* ENTRIES SUPPLIED *
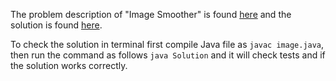 The problem description of "Image Smoother" is found [here](https://leetcode.com/problems/image-smoother/) and the solution is found [here](https://github.com/aurimas13/Solutions-To-Problems/blob/main/LeetCode/Java%20Solutions/Image%20Smoother/image.java).

To check the solution in terminal first compile Java file as `javac image.java`, then run the command as follows `java Solution` and it will check tests and if the solution works correctly.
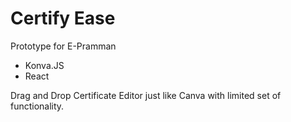 # Certify Ease

Prototype for E-Pramman
- Konva.JS
- React

Drag and Drop Certificate Editor just like Canva with limited set of functionality.
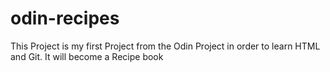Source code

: # odin-recipes
This Project is my first Project from the Odin Project in order to learn HTML and Git. It will become a Recipe book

* WHAT YOU HAVE TO DO *
Return only the lines from the one containing "# Certify Ease" through the last line of the entries above, exactly as written and without pictures.

* EXPECTED ANSWER *
 # Certify Ease

Prototype for E-Pramman
- Konva.JS
- React

Drag and Drop Certificate Editor just like Canva with limited set of functionality.
Source code

: # odin-recipes
This Project is my first Project from the Odin Project in order to learn HTML and Git. It will become a Recipe book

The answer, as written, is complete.